With the launch of SQL Server 2016, one of the new features you might be interested in is Stretch Databases. It’s basically a data archiving feature which will move your data from your current SQL database to an Azure SQL database for storage, while still allowing the archived data to be queried.
It’s a great idea if you have a very large and growing database and need to keep a history of that data for use later. A perfect example would be a customer orders table. I won’t go in to detail on how to set it up as there is already a great guide on Microsoft for getting started, but I just wanted to highlight some of the pros and cons (in my opinion) of utilizing it:
- Great for very large and growing databases as it frees up space on your current SQL server database to record new data.
- Azure automatically backs up databases on its platform by taking snapshots every 8 hours and retains them for 7 days providing you with a range of restore points.
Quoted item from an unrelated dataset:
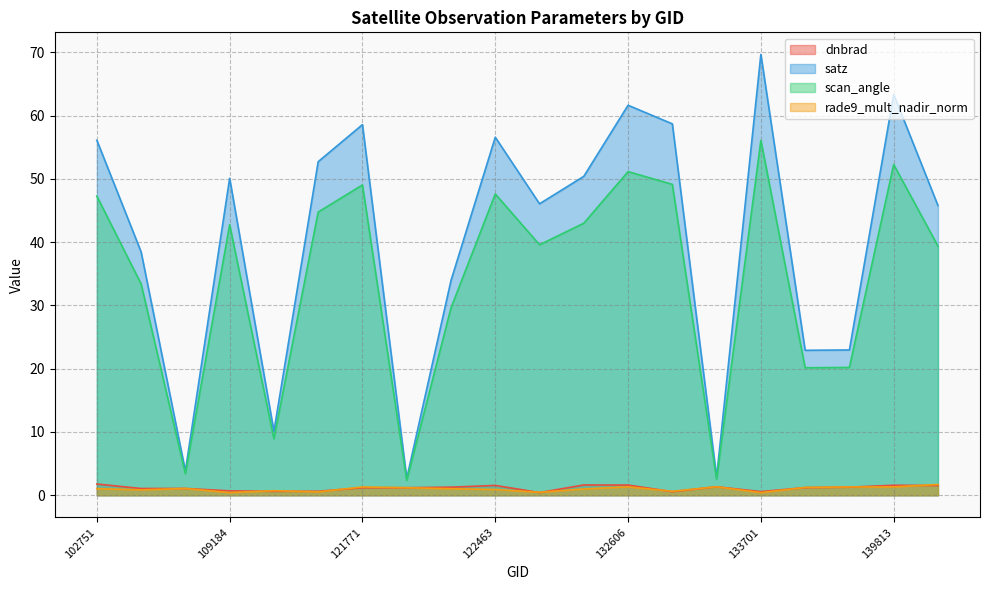

How many lines are shown in the chart?

4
- Azure databases are geo-redundant and replicated several times to reduce the risk of data loss.
- Stretch databases utilize staging tables when moving data to Azure, providing an additional point of redundancy.
- Limitations on data that can be stretch-enabled.
- Costs incurred for storing data. (This could potentially be a pro if you are currently paying a high price for data storage.)
- Backups made on stretch enabled databases are shallow backups (i.e. they do not contain the migrated data), and in order to retrieve the data, your database will have to be large enough to accommodate the reverse transfer which also incurs a transfer cost.
In summary, it’s a great idea for a business sites which conduct a lot of business, but maybe not so great for your personal website or blog.